The objectivity paradox is the organizing theme of The View from Nowhere (1986), though its elements appear throughout Nagel's earlier work. The book emerged from Nagel's decades-long engagement with the mind-body problem, moral philosophy, and epistemology, synthesizing insights from all three domains into a unified framework about the limits of the objective standpoint. The paradox has roots in Kant's distinction between phenomena (the world as it appears to us) and noumena (the world as it is in itself), but Nagel's version is less Kantian transcendentalism than a sober acknowledgment that the tools best suited for understanding the world are constitutively unable to understand the beings using those tools.
Indispensable and Insufficient. Objectivity is indispensable for science, technology, and any form of understanding that transcends individual perspective; it is simultaneously insufficient for a complete account of reality, because it excludes by design the subjective features that constitute experience, value, and meaning.
No Integration Available. Nagel does not propose a resolution to the paradox but insists that the tension between objective and subjective standpoints is a permanent feature of human thought, irreducible to either pole—we need both perspectives and possess no framework that successfully combines them.
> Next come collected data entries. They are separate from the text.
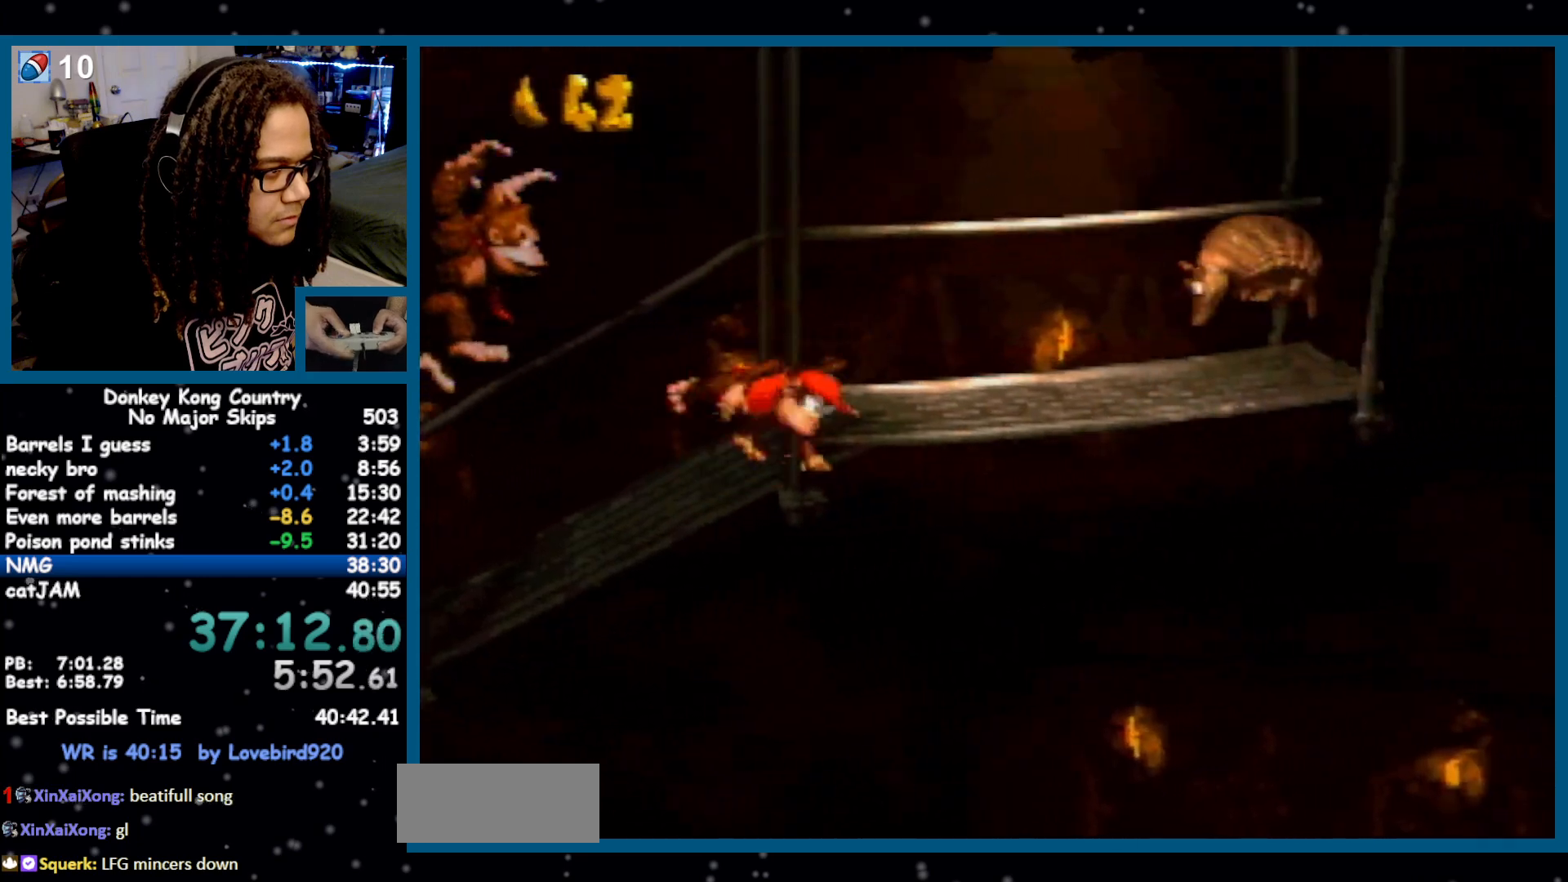
{"buttons": ["Y", "DPAD_RIGHT"], "events": [[250, "B", "down"], [483, "B", "up"]]}
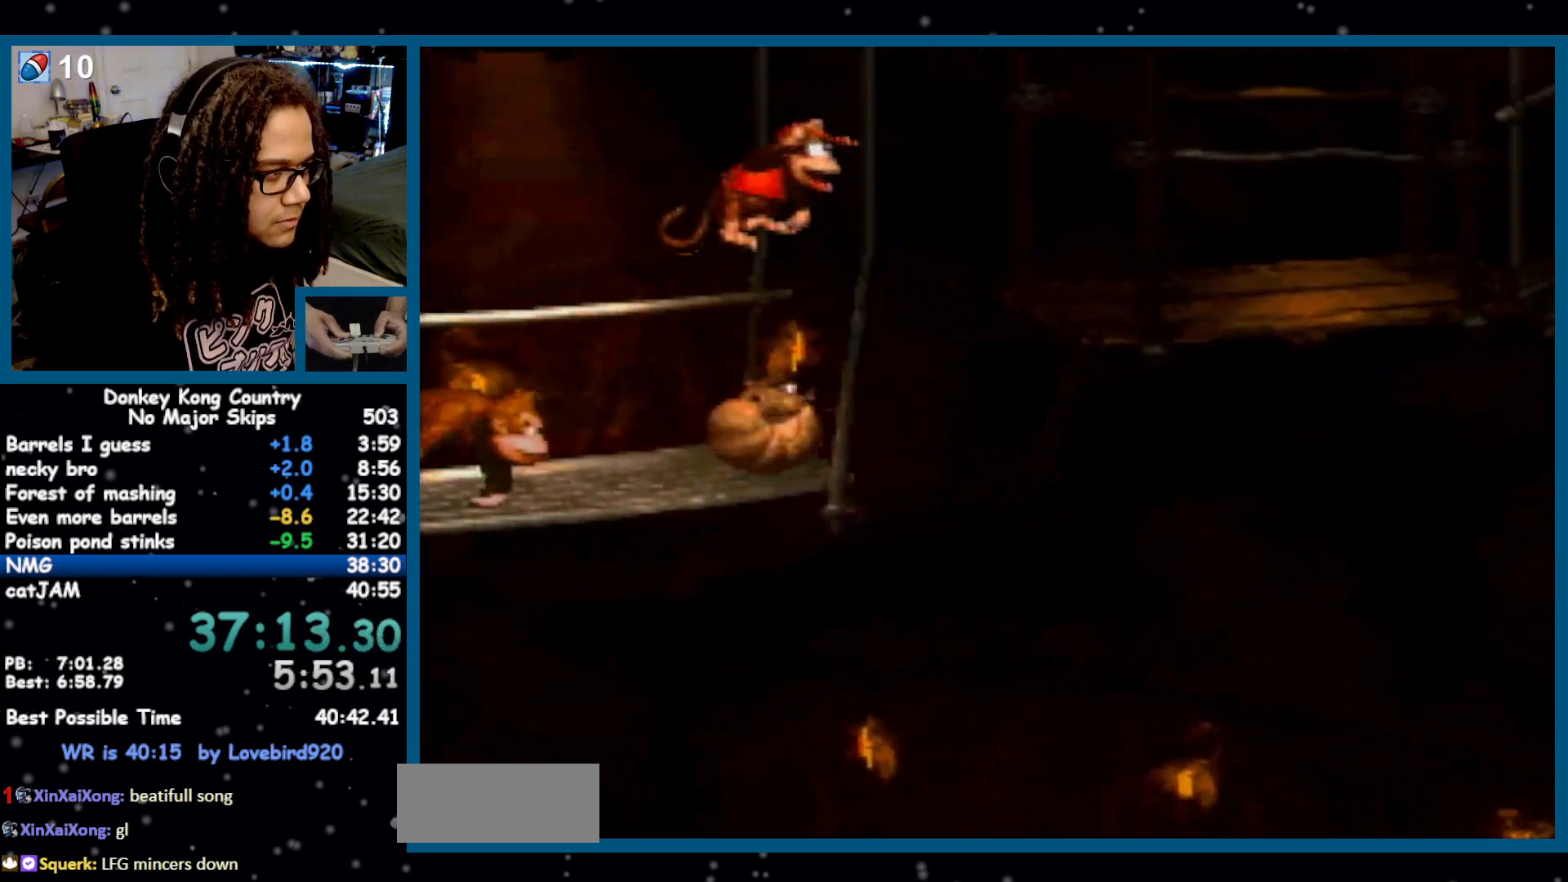
{"buttons": ["Y", "DPAD_RIGHT"], "events": []}
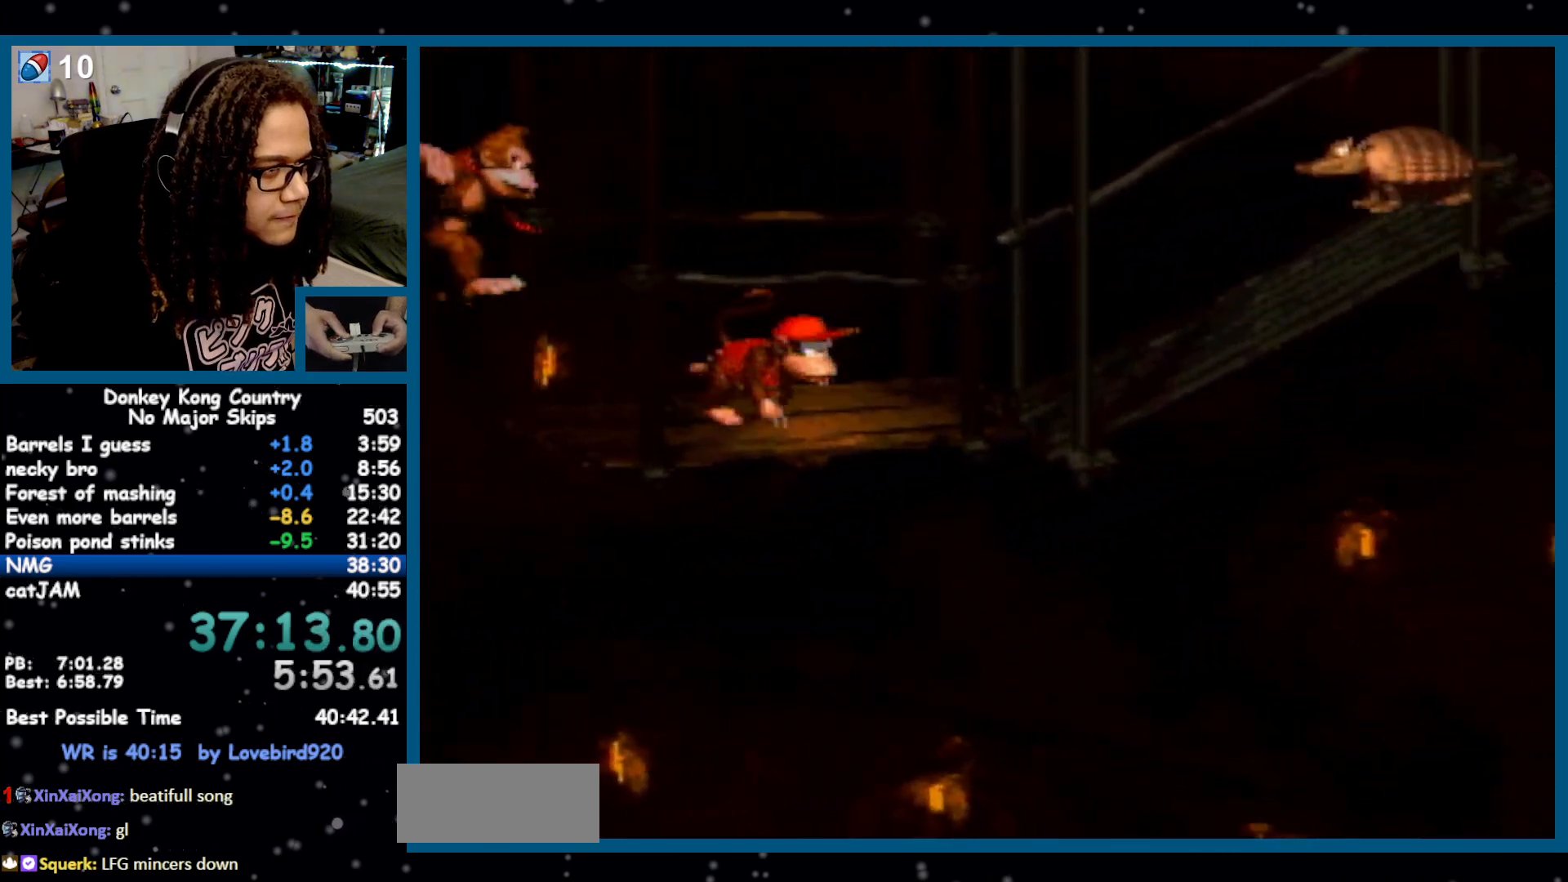
{"buttons": ["B", "Y", "DPAD_LEFT"], "events": [[433, "DPAD_RIGHT", "up"], [467, "B", "down"], [467, "DPAD_LEFT", "down"]]}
AI as Objectivity Perfected. Large language models represent objectivity taken to its logical extreme—systems that process information without any subjective center, that generate outputs from no particular perspective—and the question is whether such systems can ever cross the threshold into subjectivity or whether their constitutive objectivity renders them permanently viewless.
The Mattering Gap. Objective descriptions tell us what is the case but cannot tell us what matters, because mattering is a relation between a subject and the world—a relation that requires the subjective pole that objectivity eliminates—leaving the universe as described by objective science perfectly comprehensible and perfectly pointless.
Moral Disorientation. If AI systems are genuinely objective—viewless, perspectiveless, experienceless—then they have no interests to be considered and no moral status; if they possess even minimal subjectivity (a faint perspective, a trace of what-it-is-like), then they have moral status that our objective methods cannot detect, producing moral uncertainty that is structural rather than remediable.